* _Assignment_
Restate verbatim the span of lines below between the line with "1. Сущность, цели" and the line with "4. Формирование и", including those two lines, and only that span.

Dataset entries:
____________________

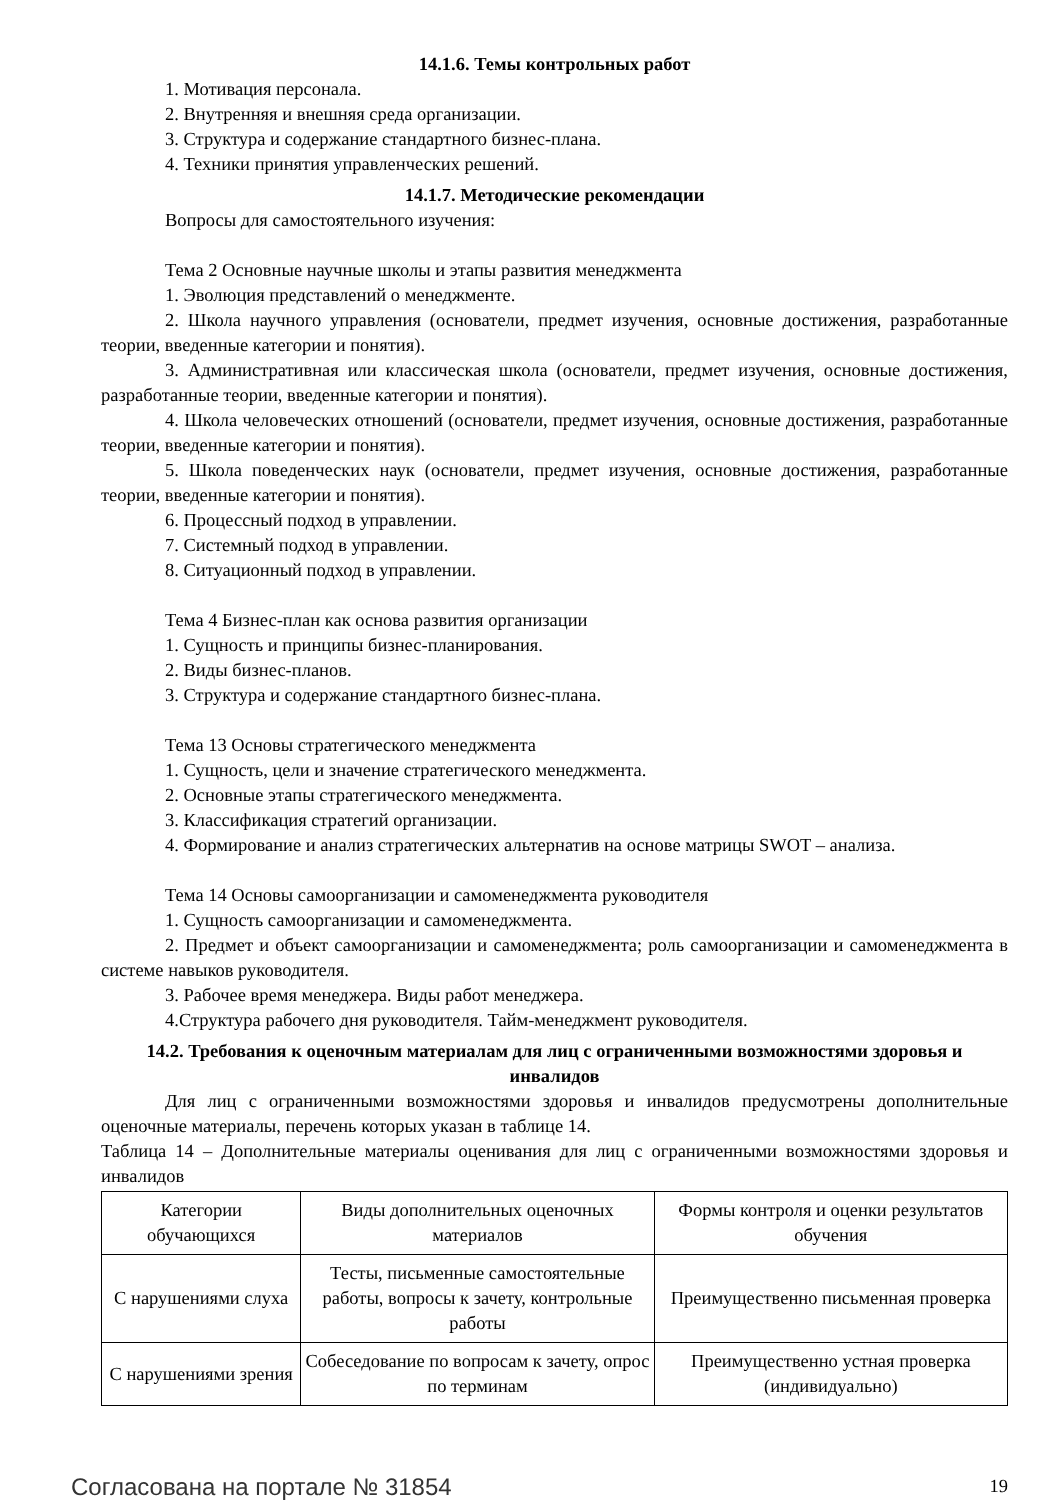14.1.6. Темы контрольных работ
1. Мотивация персонала.
2. Внутренняя и внешняя среда организации.
3. Структура и содержание стандартного бизнес-плана.
4. Техники принятия управленческих решений.
14.1.7. Методические рекомендации
Вопросы для самостоятельного изучения:
Тема 2 Основные научные школы и этапы развития менеджмента
1. Эволюция представлений о менеджменте.
2. Школа научного управления (основатели, предмет изучения, основные достижения, разработанные теории, введенные категории и понятия).
3. Административная или классическая школа (основатели, предмет изучения, основные достижения, разработанные теории, введенные категории и понятия).
4. Школа человеческих отношений (основатели, предмет изучения, основные достижения, разработанные теории, введенные категории и понятия).
5. Школа поведенческих наук (основатели, предмет изучения, основные достижения, разработанные теории, введенные категории и понятия).
6. Процессный подход в управлении.
7. Системный подход в управлении.
8. Ситуационный подход в управлении.
Тема 4 Бизнес-план как основа развития организации
1. Сущность и принципы бизнес-планирования.
2. Виды бизнес-планов.
3. Структура и содержание стандартного бизнес-плана.
Тема 13 Основы стратегического менеджмента
1. Сущность, цели и значение стратегического менеджмента.
2. Основные этапы стратегического менеджмента.
3. Классификация стратегий организации.
4. Формирование и анализ стратегических альтернатив на основе матрицы SWOT – анализа.
Тема 14 Основы самоорганизации и самоменеджмента руководителя
1. Сущность самоорганизации и самоменеджмента.
2. Предмет и объект самоорганизации и самоменеджмента; роль самоорганизации и самоменеджмента в системе навыков руководителя.
3. Рабочее время менеджера. Виды работ менеджера.
4.Структура рабочего дня руководителя. Тайм-менеджмент руководителя.
14.2. Требования к оценочным материалам для лиц с ограниченными возможностями здоровья и инвалидов
Для лиц с ограниченными возможностями здоровья и инвалидов предусмотрены дополнительные оценочные материалы, перечень которых указан в таблице 14.
Таблица 14 – Дополнительные материалы оценивания для лиц с ограниченными возможностями здоровья и инвалидов
| Категории обучающихся | Виды дополнительных оценочных материалов | Формы контроля и оценки результатов обучения |
| С нарушениями слуха | Тесты, письменные самостоятельные работы, вопросы к зачету, контрольные работы | Преимущественно письменная проверка |
| С нарушениями зрения | Собеседование по вопросам к зачету, опрос по терминам | Преимущественно устная проверка (индивидуально) |
Согласована на портале № 31854 19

____________________

* _Response to this exercise_
1. Сущность, цели и значение стратегического менеджмента.
2. Основные этапы стратегического менеджмента.
3. Классификация стратегий организации.
4. Формирование и анализ стратегических альтернатив на основе матрицы SWOT – анализа.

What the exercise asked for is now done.